### Information provided
◇ ◇ ◇
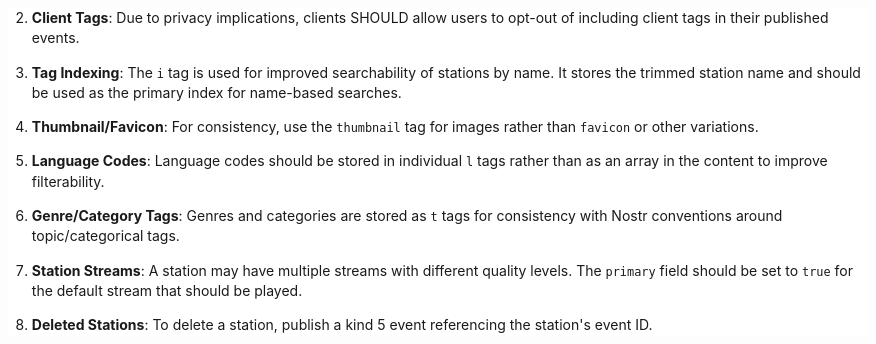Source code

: 2. **Client Tags**: Due to privacy implications, clients SHOULD allow users to opt-out of including client tags in their published events.

3. **Tag Indexing**: The `i` tag is used for improved searchability of stations by name. It stores the trimmed station name and should be used as the primary index for name-based searches.

4. **Thumbnail/Favicon**: For consistency, use the `thumbnail` tag for images rather than `favicon` or other variations.

5. **Language Codes**: Language codes should be stored in individual `l` tags rather than as an array in the content to improve filterability.

6. **Genre/Category Tags**: Genres and categories are stored as `t` tags for consistency with Nostr conventions around topic/categorical tags.

7. **Station Streams**: A station may have multiple streams with different quality levels. The `primary` field should be set to `true` for the default stream that should be played.

8. **Deleted Stations**: To delete a station, publish a kind 5 event referencing the station's event ID.

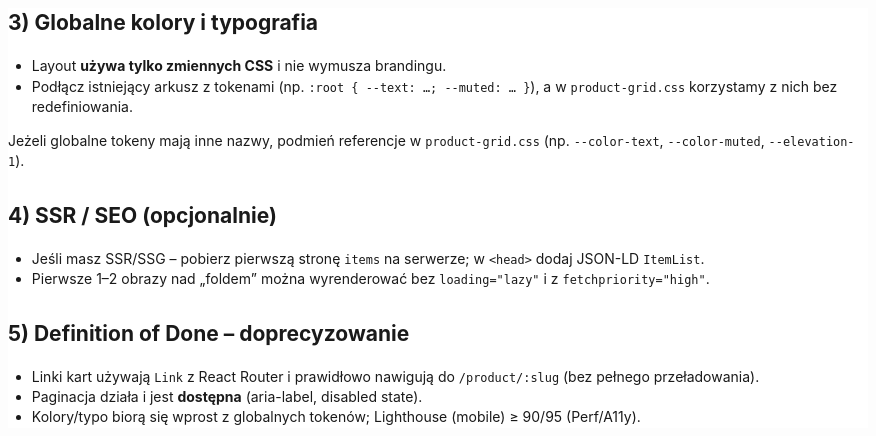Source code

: ## 3) Globalne kolory i typografia
- Layout **używa tylko zmiennych CSS** i nie wymusza brandingu.  
- Podłącz istniejący arkusz z tokenami (np. `:root { --text: …; --muted: … }`), a w `product-grid.css` korzystamy z nich bez redefiniowania.

Jeżeli globalne tokeny mają inne nazwy, podmień referencje w `product-grid.css` (np. `--color-text`, `--color-muted`, `--elevation-1`).

## 4) SSR / SEO (opcjonalnie)
- Jeśli masz SSR/SSG – pobierz pierwszą stronę `items` na serwerze; w `<head>` dodaj JSON-LD `ItemList`.  
- Pierwsze 1–2 obrazy nad „foldem” można wyrenderować bez `loading="lazy"` i z `fetchpriority="high"`.

## 5) Definition of Done – doprecyzowanie
- Linki kart używają `Link` z React Router i prawidłowo nawigują do `/product/:slug` (bez pełnego przeładowania).  
- Paginacja działa i jest **dostępna** (aria-label, disabled state).  
- Kolory/typo biorą się wprost z globalnych tokenów; Lighthouse (mobile) ≥ 90/95 (Perf/A11y).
◇ ◇ ◇
Please give every line of source text in the records above as one numbered list, leaving out blank lines and the pictures.

1. Source code
2. : 2. **Client Tags**: Due to privacy implications, clients SHOULD allow users to opt-out of including client tags in their published events.
3. 3. **Tag Indexing**: The `i` tag is used for improved searchability of stations by name. It stores the trimmed station name and should be used as the primary index for name-based searches.
4. 4. **Thumbnail/Favicon**: For consistency, use the `thumbnail` tag for images rather than `favicon` or other variations.
5. 5. **Language Codes**: Language codes should be stored in individual `l` tags rather than as an array in the content to improve filterability.
6. 6. **Genre/Category Tags**: Genres and categories are stored as `t` tags for consistency with Nostr conventions around topic/categorical tags.
7. 7. **Station Streams**: A station may have multiple streams with different quality levels. The `primary` field should be set to `true` for the default stream that should be played.
8. 8. **Deleted Stations**: To delete a station, publish a kind 5 event referencing the station's event ID.
9. Source code
10. : ## 3) Globalne kolory i typografia
11. - Layout **używa tylko zmiennych CSS** i nie wymusza brandingu.  
12. - Podłącz istniejący arkusz z tokenami (np. `:root { --text: …; --muted: … }`), a w `product-grid.css` korzystamy z nich bez redefiniowania.
13. Jeżeli globalne tokeny mają inne nazwy, podmień referencje w `product-grid.css` (np. `--color-text`, `--color-muted`, `--elevation-1`).
14. ## 4) SSR / SEO (opcjonalnie)
15. - Jeśli masz SSR/SSG – pobierz pierwszą stronę `items` na serwerze; w `<head>` dodaj JSON-LD `ItemList`.  
16. - Pierwsze 1–2 obrazy nad „foldem” można wyrenderować bez `loading="lazy"` i z `fetchpriority="high"`.
17. ## 5) Definition of Done – doprecyzowanie
18. - Linki kart używają `Link` z React Router i prawidłowo nawigują do `/product/:slug` (bez pełnego przeładowania).  
19. - Paginacja działa i jest **dostępna** (aria-label, disabled state).  
20. - Kolory/typo biorą się wprost z globalnych tokenów; Lighthouse (mobile) ≥ 90/95 (Perf/A11y).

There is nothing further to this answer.